**Request:**
Pull out every line in the listing below that contains the string "ทเนอร", treating uppercase and lowercase as different.
+ + + + + + +
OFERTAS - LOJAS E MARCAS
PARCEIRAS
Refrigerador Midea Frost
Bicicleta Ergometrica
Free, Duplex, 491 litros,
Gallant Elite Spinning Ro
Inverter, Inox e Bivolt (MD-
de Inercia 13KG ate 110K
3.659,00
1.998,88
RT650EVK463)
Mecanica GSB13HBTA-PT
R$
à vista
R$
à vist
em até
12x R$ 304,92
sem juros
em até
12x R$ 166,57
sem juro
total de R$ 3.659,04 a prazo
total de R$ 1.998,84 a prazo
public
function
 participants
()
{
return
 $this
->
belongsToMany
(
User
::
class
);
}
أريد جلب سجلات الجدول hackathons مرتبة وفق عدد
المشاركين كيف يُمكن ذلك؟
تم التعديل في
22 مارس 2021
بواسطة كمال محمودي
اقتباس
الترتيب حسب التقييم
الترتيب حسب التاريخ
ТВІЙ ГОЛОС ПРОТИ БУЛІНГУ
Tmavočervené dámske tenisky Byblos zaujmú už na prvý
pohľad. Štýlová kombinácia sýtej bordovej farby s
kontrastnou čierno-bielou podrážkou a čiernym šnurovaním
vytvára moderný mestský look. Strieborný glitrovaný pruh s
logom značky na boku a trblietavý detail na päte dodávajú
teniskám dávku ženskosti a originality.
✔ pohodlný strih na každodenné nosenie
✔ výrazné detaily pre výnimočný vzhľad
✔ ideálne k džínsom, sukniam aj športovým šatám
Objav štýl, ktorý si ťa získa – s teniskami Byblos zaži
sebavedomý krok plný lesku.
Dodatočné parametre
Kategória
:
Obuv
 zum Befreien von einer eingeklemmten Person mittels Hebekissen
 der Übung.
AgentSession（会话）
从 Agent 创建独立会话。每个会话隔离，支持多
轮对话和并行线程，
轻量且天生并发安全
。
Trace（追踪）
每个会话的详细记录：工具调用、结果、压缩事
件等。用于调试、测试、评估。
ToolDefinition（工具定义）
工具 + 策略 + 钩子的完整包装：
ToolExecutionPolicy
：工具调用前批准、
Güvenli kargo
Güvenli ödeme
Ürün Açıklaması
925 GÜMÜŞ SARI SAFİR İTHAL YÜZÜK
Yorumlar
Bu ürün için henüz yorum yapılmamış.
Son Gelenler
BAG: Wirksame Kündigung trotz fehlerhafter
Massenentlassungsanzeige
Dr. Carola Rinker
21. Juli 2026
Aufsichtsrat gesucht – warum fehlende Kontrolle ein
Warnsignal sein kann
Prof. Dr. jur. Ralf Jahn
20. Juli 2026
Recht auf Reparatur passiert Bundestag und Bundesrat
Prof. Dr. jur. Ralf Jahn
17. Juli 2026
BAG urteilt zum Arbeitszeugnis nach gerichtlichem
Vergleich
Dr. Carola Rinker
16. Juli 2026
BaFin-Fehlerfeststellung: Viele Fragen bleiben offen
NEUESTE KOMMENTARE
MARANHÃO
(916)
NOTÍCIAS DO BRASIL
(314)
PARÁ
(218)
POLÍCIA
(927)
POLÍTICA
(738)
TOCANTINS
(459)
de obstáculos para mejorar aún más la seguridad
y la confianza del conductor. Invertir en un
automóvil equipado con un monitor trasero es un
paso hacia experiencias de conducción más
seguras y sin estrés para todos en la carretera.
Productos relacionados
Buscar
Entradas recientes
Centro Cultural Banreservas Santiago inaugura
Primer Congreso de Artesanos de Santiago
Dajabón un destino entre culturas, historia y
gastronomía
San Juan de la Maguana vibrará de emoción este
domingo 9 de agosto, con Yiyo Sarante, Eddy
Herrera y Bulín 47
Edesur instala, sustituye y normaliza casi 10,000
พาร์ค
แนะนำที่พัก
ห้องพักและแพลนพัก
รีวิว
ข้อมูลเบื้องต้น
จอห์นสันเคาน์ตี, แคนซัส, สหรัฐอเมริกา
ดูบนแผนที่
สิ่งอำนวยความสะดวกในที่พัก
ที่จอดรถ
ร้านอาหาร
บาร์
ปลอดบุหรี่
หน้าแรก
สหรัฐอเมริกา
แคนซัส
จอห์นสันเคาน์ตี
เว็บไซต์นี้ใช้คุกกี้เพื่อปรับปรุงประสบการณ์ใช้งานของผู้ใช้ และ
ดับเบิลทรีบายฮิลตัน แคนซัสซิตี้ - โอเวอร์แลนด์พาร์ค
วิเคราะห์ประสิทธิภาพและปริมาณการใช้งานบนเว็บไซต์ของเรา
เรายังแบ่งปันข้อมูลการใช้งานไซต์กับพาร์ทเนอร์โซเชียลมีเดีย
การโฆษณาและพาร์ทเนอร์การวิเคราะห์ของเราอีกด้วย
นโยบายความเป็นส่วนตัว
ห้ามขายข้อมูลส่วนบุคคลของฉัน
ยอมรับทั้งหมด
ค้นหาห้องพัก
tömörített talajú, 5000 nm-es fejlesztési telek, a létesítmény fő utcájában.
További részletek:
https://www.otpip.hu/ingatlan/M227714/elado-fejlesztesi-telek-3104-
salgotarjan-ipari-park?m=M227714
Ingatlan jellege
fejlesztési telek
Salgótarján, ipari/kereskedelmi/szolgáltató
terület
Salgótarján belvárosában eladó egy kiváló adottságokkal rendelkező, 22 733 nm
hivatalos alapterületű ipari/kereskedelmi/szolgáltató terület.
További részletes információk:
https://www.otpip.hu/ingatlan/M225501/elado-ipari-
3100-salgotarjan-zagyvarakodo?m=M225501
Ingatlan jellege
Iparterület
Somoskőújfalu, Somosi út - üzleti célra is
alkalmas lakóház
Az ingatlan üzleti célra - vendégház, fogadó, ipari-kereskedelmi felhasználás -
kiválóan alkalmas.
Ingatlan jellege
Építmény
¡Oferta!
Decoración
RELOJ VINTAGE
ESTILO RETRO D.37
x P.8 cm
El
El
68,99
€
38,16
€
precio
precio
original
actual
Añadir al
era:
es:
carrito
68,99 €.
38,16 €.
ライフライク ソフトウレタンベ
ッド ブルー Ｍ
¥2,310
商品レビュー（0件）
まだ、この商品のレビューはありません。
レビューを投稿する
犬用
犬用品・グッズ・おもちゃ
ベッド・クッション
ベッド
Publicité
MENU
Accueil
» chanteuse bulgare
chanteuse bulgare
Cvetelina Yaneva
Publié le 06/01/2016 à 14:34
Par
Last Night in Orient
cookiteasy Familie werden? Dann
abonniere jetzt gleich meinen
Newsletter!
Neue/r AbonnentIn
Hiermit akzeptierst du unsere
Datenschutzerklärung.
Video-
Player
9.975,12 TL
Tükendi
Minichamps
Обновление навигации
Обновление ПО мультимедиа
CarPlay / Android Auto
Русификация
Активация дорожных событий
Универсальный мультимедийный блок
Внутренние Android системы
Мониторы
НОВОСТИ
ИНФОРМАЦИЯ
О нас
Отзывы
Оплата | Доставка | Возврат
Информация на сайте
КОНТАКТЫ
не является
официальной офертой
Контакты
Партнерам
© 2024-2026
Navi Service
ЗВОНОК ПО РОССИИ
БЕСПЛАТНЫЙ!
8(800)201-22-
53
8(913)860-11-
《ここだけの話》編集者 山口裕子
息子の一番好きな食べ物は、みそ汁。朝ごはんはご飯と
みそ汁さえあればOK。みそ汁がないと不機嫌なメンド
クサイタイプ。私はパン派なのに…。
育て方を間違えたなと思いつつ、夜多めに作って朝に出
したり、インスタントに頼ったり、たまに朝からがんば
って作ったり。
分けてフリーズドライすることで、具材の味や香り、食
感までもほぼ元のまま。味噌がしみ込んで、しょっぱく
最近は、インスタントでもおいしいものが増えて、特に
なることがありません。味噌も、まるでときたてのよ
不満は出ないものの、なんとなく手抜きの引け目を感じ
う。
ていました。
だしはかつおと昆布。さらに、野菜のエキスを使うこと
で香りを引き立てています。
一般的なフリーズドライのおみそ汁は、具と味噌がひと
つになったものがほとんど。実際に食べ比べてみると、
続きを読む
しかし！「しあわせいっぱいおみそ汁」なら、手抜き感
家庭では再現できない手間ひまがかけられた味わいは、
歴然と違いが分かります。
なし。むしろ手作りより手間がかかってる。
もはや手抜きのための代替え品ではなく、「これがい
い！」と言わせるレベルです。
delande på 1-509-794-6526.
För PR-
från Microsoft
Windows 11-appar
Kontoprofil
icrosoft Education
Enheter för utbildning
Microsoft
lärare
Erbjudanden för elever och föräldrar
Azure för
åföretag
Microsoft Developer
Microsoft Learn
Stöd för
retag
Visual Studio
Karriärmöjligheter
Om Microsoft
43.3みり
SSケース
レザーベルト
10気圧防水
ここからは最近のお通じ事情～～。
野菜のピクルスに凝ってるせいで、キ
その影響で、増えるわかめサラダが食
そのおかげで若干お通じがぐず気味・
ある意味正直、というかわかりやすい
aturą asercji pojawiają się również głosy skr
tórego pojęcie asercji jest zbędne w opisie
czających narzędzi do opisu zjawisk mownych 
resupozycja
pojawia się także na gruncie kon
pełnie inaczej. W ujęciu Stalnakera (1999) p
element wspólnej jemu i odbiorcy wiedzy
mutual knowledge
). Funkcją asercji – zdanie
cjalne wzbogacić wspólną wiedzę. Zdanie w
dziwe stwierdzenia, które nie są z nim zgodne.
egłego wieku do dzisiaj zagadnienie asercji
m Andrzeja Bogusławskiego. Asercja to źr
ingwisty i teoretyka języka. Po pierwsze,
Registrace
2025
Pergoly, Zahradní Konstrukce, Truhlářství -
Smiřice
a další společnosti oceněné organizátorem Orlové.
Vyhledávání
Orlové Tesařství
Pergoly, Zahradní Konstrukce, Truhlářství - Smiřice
+ + + + + + +
**Answer section:**
เรายังแบ่งปันข้อมูลการใช้งานไซต์กับพาร์ทเนอร์โซเชียลมีเดีย
การโฆษณาและพาร์ทเนอร์การวิเคราะห์ของเราอีกด้วย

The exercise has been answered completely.